__YOUR INSTRUCTIONS__: A word-for-word copy of the entries, with images excluded, is the expected answer.
Segment Open
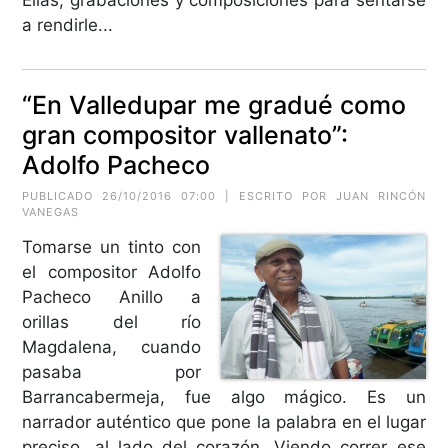
a rendirle...
“En Valledupar me gradué como
gran compositor vallenato”:
Adolfo Pacheco
PUBLICADO 26/10/2016 07:00 | ESCRITO POR JUAN RINCÓN
VANEGAS
Tomarse un tinto con
el compositor Adolfo
Pacheco Anillo a
orillas del río
Magdalena, cuando
pasaba por
Barrancabermeja, fue algo mágico. Es un
narrador auténtico que pone la palabra en el lugar
preciso, al lado del corazón. Viendo correr ese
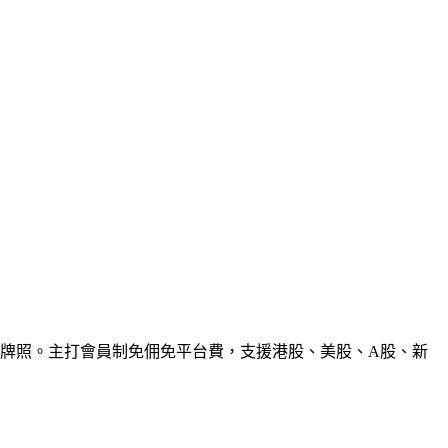
類牌照。主打會員制免佣免平台費，支援港股、美股、A股、新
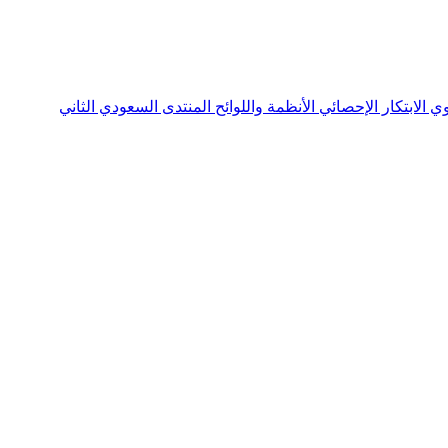
نوي
الابتكار الإحصائي
الأنظمة واللوائح
المنتدى السعودي الثاني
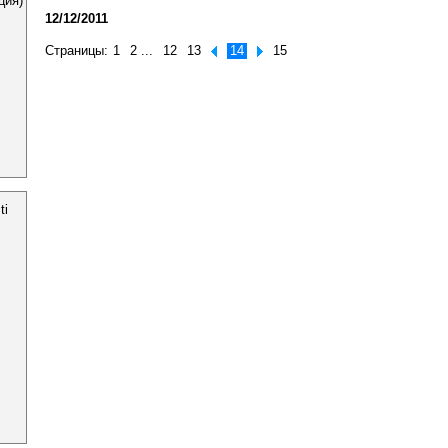
ция)
12/12/2011
Страницы:
1
2
...
12
13
14
15
ti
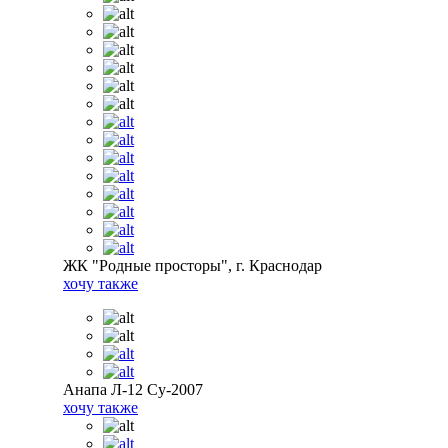
ЖК "Родные просторы", г. Краснодар
хочу также
Анапа Л-12 Су-2007
хочу также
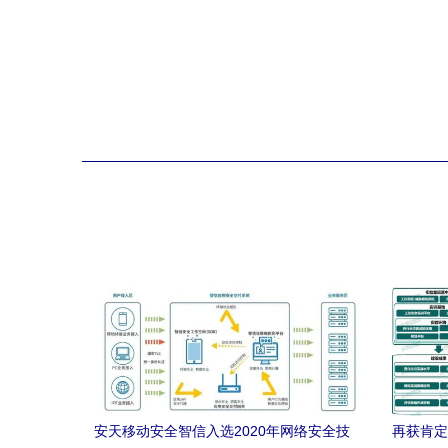
安天移动安全智信入选2020年网络安全技
再获肯定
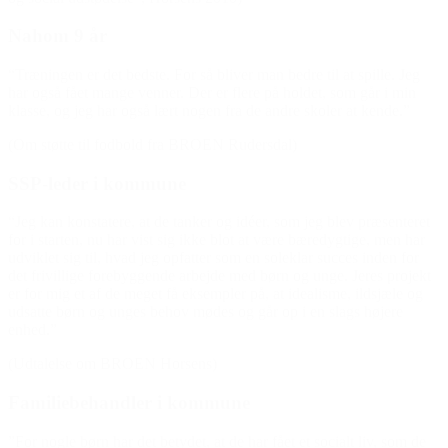
Nahom 9 år
“Træningen er det bedste. For så bliver man bedre til at spille. Jeg
har også fået mange venner. Der er flere på holdet, som går i min
klasse, og jeg har også lært nogen fra de andre skoler at kende.”
(Om støtte til fodbold fra BROEN Rudersdal)
SSP-leder i kommune
“Jeg kan konstatere, at de tanker og idéer, som jeg blev præsenteret
for i starten, nu har vist sig ikke blot at være bæredygtige, men har
udviklet sig til, hvad jeg opfatter som en soleklar succes inden for
det frivillige forebyggende arbejde med børn og unge. Jeres projekt
er for mig et af de meget få eksempler på, at idealisme, ildsjæle og
udsatte børn og unges behov mødes og går op i en slags højere
enhed.”
(Udtalelse om BROEN Horsens)
Familiebehandler i kommune
”For nogle børn har det betydet, at de har fået et socialt liv, som de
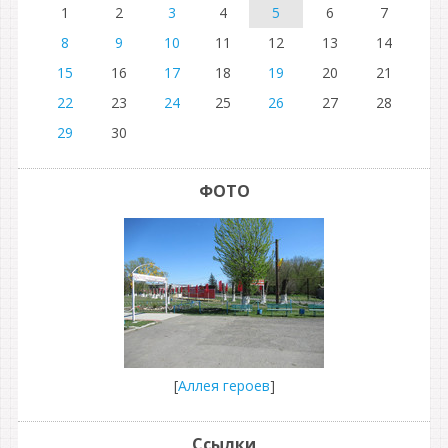
1
2
3
4
5
6
7
8
9
10
11
12
13
14
15
16
17
18
19
20
21
22
23
24
25
26
27
28
29
30
ФОТО
[
Аллея героев
]
Ссылки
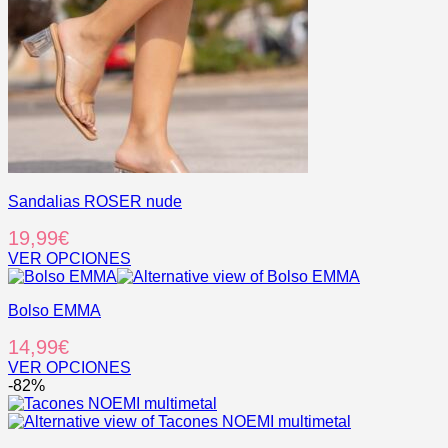
se
pueden
elegir
en
la
página
de
producto
Sandalias ROSER nude
19,99
€
VER OPCIONES
Este
producto
Bolso EMMA
tiene
múltiples
14,99
€
variantes.
Las
VER OPCIONES
opciones
Este
-82%
se
producto
pueden
tiene
elegir
múltiples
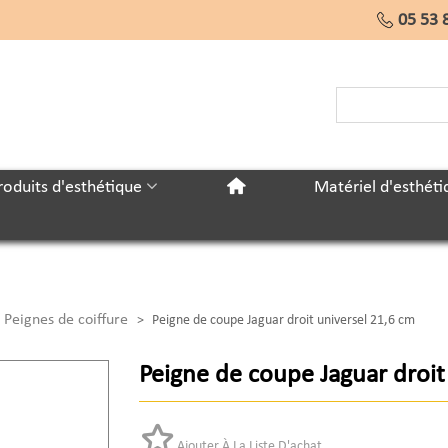
05 53 
roduits d'esthétique
Matériel d'esthéti
 Peignes de coiffure
>
Peigne de coupe Jaguar droit universel 21,6 cm
Peigne de coupe Jaguar droit
Ajouter À La Liste D'achat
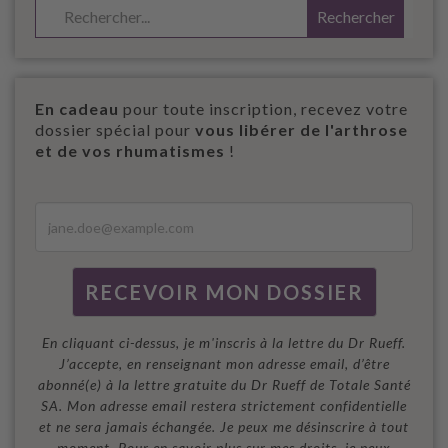
En cadeau
pour toute inscription, recevez votre
dossier spécial pour
vous libérer de l'arthrose
et de vos rhumatismes
!
En cliquant ci-dessus, je m'inscris à la lettre du Dr Rueff.
J’accepte, en renseignant mon adresse email, d’être
abonné(e) à la lettre gratuite du Dr Rueff de Totale Santé
SA. Mon adresse email restera strictement confidentielle
et ne sera jamais échangée. Je peux me désinscrire à tout
moment. Pour en savoir plus sur mes droits, je peux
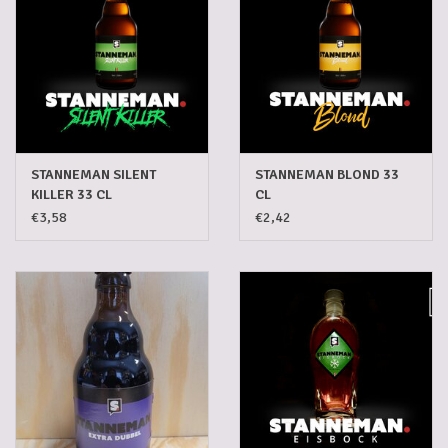
STANNEMAN SILENT
STANNEMAN BLOND 33
KILLER 33 CL
CL
€3,58
€2,42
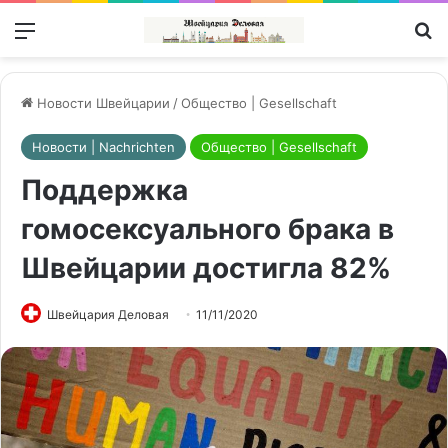
Меню
П
Новости Швейцарии
/
Общество | Gesellschaft
Новости | Nachrichten
Общество | Gesellschaft
Поддержка
гомосексуального брака в
Швейцарии достигла 82%
Швейцария Деловая
11/11/2020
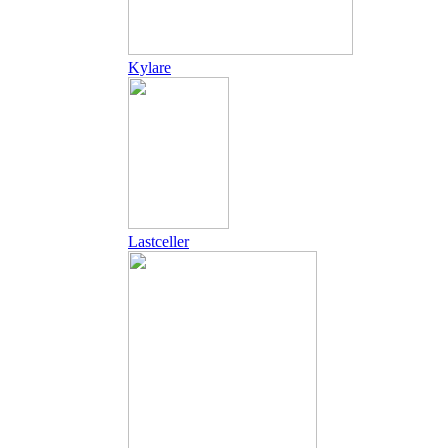
Kylare
Lastceller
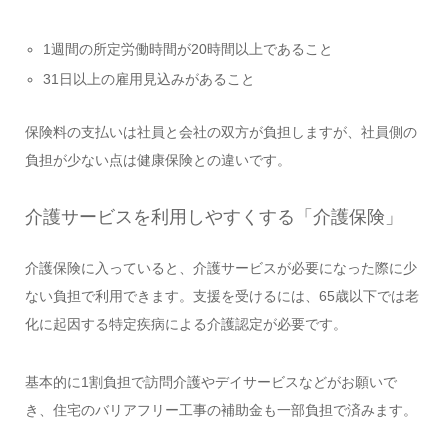
1週間の所定労働時間が20時間以上であること
31日以上の雇用見込みがあること
保険料の支払いは社員と会社の双方が負担しますが、社員側の
負担が少ない点は健康保険との違いです。
介護サービスを利用しやすくする「介護保険」
介護保険に入っていると、介護サービスが必要になった際に少
ない負担で利用できます。支援を受けるには、65歳以下では老
化に起因する特定疾病による介護認定が必要です。
基本的に1割負担で訪問介護やデイサービスなどがお願いで
き、住宅のバリアフリー工事の補助金も一部負担で済みます。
Segment Closed
__SOLVED PROBLEM__:
a rendirle...
“En Valledupar me gradué como
gran compositor vallenato”:
Adolfo Pacheco
PUBLICADO 26/10/2016 07:00 | ESCRITO POR JUAN RINCÓN
VANEGAS
Tomarse un tinto con
el compositor Adolfo
Pacheco Anillo a
orillas del río
Magdalena, cuando
pasaba por
Barrancabermeja, fue algo mágico. Es un
narrador auténtico que pone la palabra en el lugar
preciso, al lado del corazón. Viendo correr ese
類牌照。主打會員制免佣免平台費，支援港股、美股、A股、新
نوي
الابتكار الإحصائي
الأنظمة واللوائح
المنتدى السعودي الثاني
ция)
12/12/2011
Страницы:
1
2
...
12
13
14
15
ti
ЖК "Родные просторы", г. Краснодар
хочу также
Анапа Л-12 Су-2007
хочу также
安天移动安全智信入选2020年网络安全技
再获肯定
Nahom 9 år
“Træningen er det bedste. For så bliver man bedre til at spille. Jeg
har også fået mange venner. Der er flere på holdet, som går i min
klasse, og jeg har også lært nogen fra de andre skoler at kende.”
(Om støtte til fodbold fra BROEN Rudersdal)
SSP-leder i kommune
“Jeg kan konstatere, at de tanker og idéer, som jeg blev præsenteret
for i starten, nu har vist sig ikke blot at være bæredygtige, men har
udviklet sig til, hvad jeg opfatter som en soleklar succes inden for
det frivillige forebyggende arbejde med børn og unge. Jeres projekt
er for mig et af de meget få eksempler på, at idealisme, ildsjæle og
udsatte børn og unges behov mødes og går op i en slags højere
enhed.”
(Udtalelse om BROEN Horsens)
Familiebehandler i kommune
”For nogle børn har det betydet, at de har fået et socialt liv, som de
1
2
3
4
5
6
7
8
9
10
11
12
13
14
15
16
17
18
19
20
21
22
23
24
25
26
27
28
29
30
ФОТО
[
Аллея героев
]
Ссылки
se
pueden
elegir
en
la
página
de
producto
Sandalias ROSER nude
19,99
€
VER OPCIONES
Este
producto
Bolso EMMA
tiene
múltiples
14,99
€
variantes.
Las
VER OPCIONES
opciones
Este
-82%
se
producto
pueden
tiene
elegir
múltiples
05 53 
roduits d'esthétique
Matériel d'esthéti
 Peignes de coiffure
>
Peigne de coupe Jaguar droit universel 21,6 cm
Peigne de coupe Jaguar droit
Ajouter À La Liste D'achat
En cadeau
pour toute inscription, recevez votre
dossier spécial pour
vous libérer de l'arthrose
et de vos rhumatismes
!
En cliquant ci-dessus, je m'inscris à la lettre du Dr Rueff.
J’accepte, en renseignant mon adresse email, d’être
abonné(e) à la lettre gratuite du Dr Rueff de Totale Santé
SA. Mon adresse email restera strictement confidentielle
et ne sera jamais échangée. Je peux me désinscrire à tout
moment. Pour en savoir plus sur mes droits, je peux
STANNEMAN SILENT
STANNEMAN BLOND 33
KILLER 33 CL
CL
€3,58
€2,42
Меню
П
Новости Швейцарии
/
Общество | Gesellschaft
Новости | Nachrichten
Общество | Gesellschaft
Поддержка
гомосексуального брака в
Швейцарии достигла 82%
Швейцария Деловая
11/11/2020
Kylare
Lastceller
1週間の所定労働時間が20時間以上であること
31日以上の雇用見込みがあること
保険料の支払いは社員と会社の双方が負担しますが、社員側の
負担が少ない点は健康保険との違いです。
介護サービスを利用しやすくする「介護保険」
介護保険に入っていると、介護サービスが必要になった際に少
ない負担で利用できます。支援を受けるには、65歳以下では老
化に起因する特定疾病による介護認定が必要です。
基本的に1割負担で訪問介護やデイサービスなどがお願いで
き、住宅のバリアフリー工事の補助金も一部負担で済みます。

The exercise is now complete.